Macerata celebra i 140 anni della Polizia Locale: una giornata tra memoria, servizio e comunità
Si è conclusa al Teatro Lauro Rossi la giornata di celebrazioni per il 140° anniversario della fondazione della Polizia Locale di Macerata, un appuntamento articolato e partecipato che ha unito dimensione istituzionale, spirituale e civile, raccontando una storia lunga oltre un secolo fatta di servizio quotidiano alla città.
MACERATA – La giornata si è aperta con la Santa Messa solenne in Cattedrale, officiata da S.E. Rev.ma Nazzareno Marconi. Nel corso dell’omelia, il Vescovo ha ricordato la figura di San Sebastiano, patrono delle forze dell’ordine, sottolineandone il valore simbolico: la fedeltà al dovere, il coraggio silenzioso, la testimonianza resa non con le parole ma con la vita. Un richiamo profondo al senso del servizio come vocazione, rivolto non solo agli operatori in divisa ma all’intera comunità.

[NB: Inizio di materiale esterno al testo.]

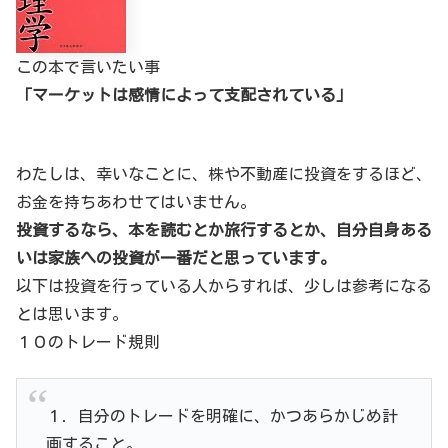
この本で言いたい事
「マーケットは感情によって支配されている」
わたしは、幸いなことに、株や不動産に投資をするほど、
お金を持ちあわせてはいません。
投資するなら、本を読むとか旅行するとか、自分自身ある
いは家族への投資が一番だと思っています。
以下は投資を行っている人からすれば、少しは参考になる
とは思います。
１０のトレード規則
１．自分のトレードを明確に、かつあらかじめ計
画すること。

In mattinata, una conferenza stampa aveva anticipato alcuni dati significativi sull’attività del Corpo nell’ultimo anno.
Il momento conclusivo si è svolto alle ore 18 al Teatro Lauro Rossi, alla presenza di un pubblico numeroso composto da rappresentanti delle forze dell’ordine, autorità civili e militari, familiari degli agenti e cittadini. Ad accogliere i presenti è stato il Comandante della Polizia Locale, Danilo Doria, che nel suo intervento ha voluto rimarcare l’impegno costante degli operatori sul territorio. Un impegno che, come lo stesso Comandante aveva evidenziato in mattinata, va spesso oltre i confini strettamente normativi:
«Sempre più spesso i cittadini si rivolgono ai nostri agenti anche per problematiche che non rientrano direttamente nelle nostre competenze. Noi cerchiamo comunque di ascoltare, di orientarli e di farci tramite con gli enti competenti, perché la sicurezza passa anche dalla capacità di dare risposte».
Sul palco si sono alternati il Sindaco Sandro Parcaroli, l’Assessore Paolo Renna, il presidente del consiglio comunale Francesco Luciani, la Sottosegretaria Silvia Luconi e, in videocollegamento, il Commissario alla Ricostruzione Guido Castelli. L’iniziativa è stata accompagnata dall’orchestra “Insieme per gli altri”, che ha contribuito a rendere il clima solenne ma partecipato.
Tra le autorità presenti in sala: il comandante provinciale dei carabinieri Raffaele Ruocco, il questore Luigi Magino, il comandante della Guardia di finanza Ferdinando Mazzacuva, il comandante dei vigili del fuoco Leonardo Rampino.
L’Associazione Nazionale Combattenti e Reduci (ANCR) ha partecipato alle celebrazioni insieme ad altre Associazioni Combattentistiche e d’Arma (ANA, ANB, ANCI, ANFI, ANPS) su invito del Comandante Danilo Doria, esprimendo apprezzamento per un’iniziativa capace di parlare non solo alle istituzioni ma ai cittadini.
Iniziative come questa – sottolinea Mauro Radici Presidente della Sezione maceratese – hanno un valore che va ben oltre la ricorrenza: raccontano una storia comune fatta di servizio, presenza quotidiana, prossimità e responsabilità verso la comunità. Portare la storia delle istituzioni nei luoghi della città, aprirla ai cittadini di oggi e di domani, renderla visibile e comprensibile, significa avvicinarci innanzitutto come persone, restituendo alle divise il loro significato più autentico: quello di presidio umano, ancor prima che operativo.